Modern readers sometimes wonder whether folk tales are still relevant in an age of apps and smartphones. The answer is yes, perhaps more than ever. The technology changes, but the underlying questions – about kindness, courage, loyalty, greed, family, fear, love – do not. These are the same questions that children asked around a fire in ancient India, around a hearth in medieval Ireland, around a campfire in 19th-century Korea. And they are the same questions children ask their parents today, just phrased differently. That is why a family that reads folk tales together is doing real cultural and emotional work, not simply entertaining itself.
Moral
The old man’s greed in following the rice ball led him into danger, while his humble share of food with a stranger earned genuine friendship. His journey shows that what we own matters less than who we share it with.

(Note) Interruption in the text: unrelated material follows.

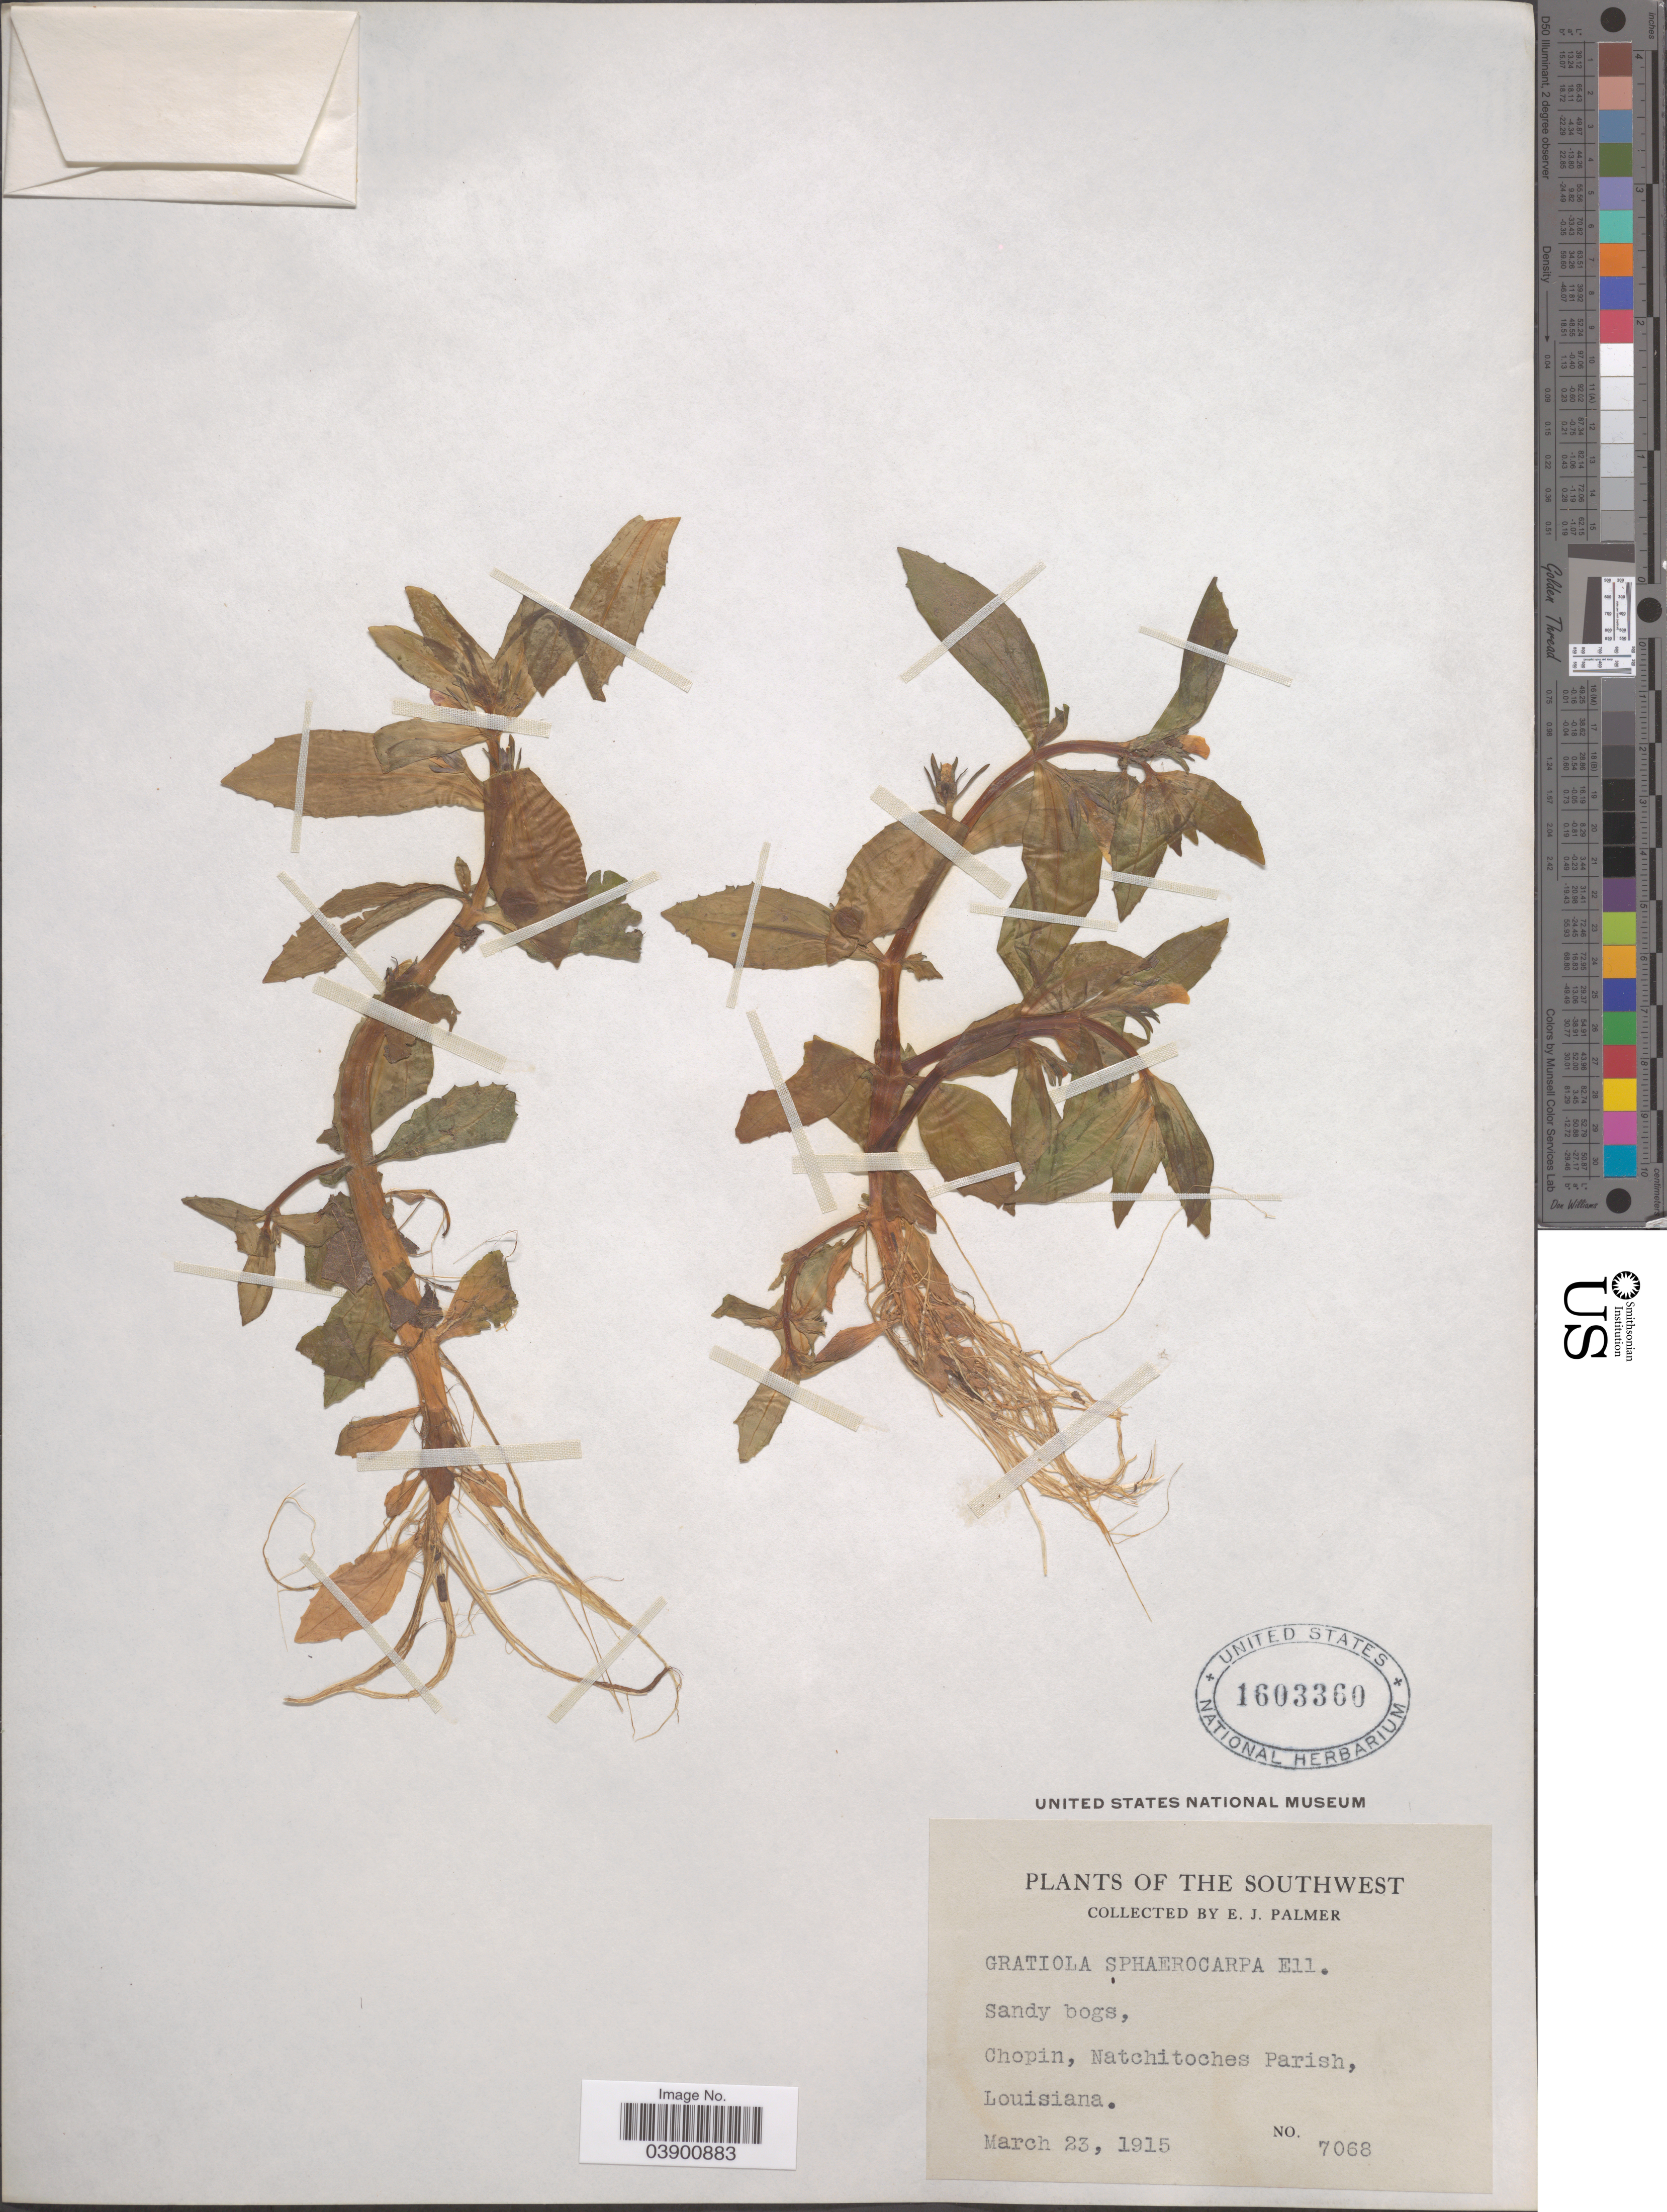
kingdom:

Historical & Cultural Context
Japanese folk tales – the mukashi banashi – draw from Shinto reverence for nature, Buddhist karmic justice and a storyteller’s love of yōkai (supernatural creatures), shaping a world where foxes, badgers and mountain spirits mirror human virtues.
Omusubi Kororin (The Rolling Rice Ball) belongs to the Japanese motif family of magical objects and transformative journeys common in Edo folk narratives. The rice ball (omusubi or onigiri) carries cultural significance as sustenance and maternal care in Japanese tradition. This tale exemplifies the contrast between greed and generosity, core to Buddhist-influenced Japanese ethical tales. The supernatural underground realm accessed through pursuit of food echoes descent narratives in Shinto cosmology. Collectors documented it as a teaching story about attachment and the hidden costs of desire. The structure parallels Aarne-Thompson Type 555 (fisherman and his wife) but emphasizes simplicity and contentment as virtues.
Reflection & Discussion
- Why did the old man keep chasing the rolling rice ball even when it led him into danger?
- How is the old man’s greed for the rice ball like sometimes wanting more even when we already have enough?
- If the old man had shared his food with someone hungry instead, how might his whole story have turned out?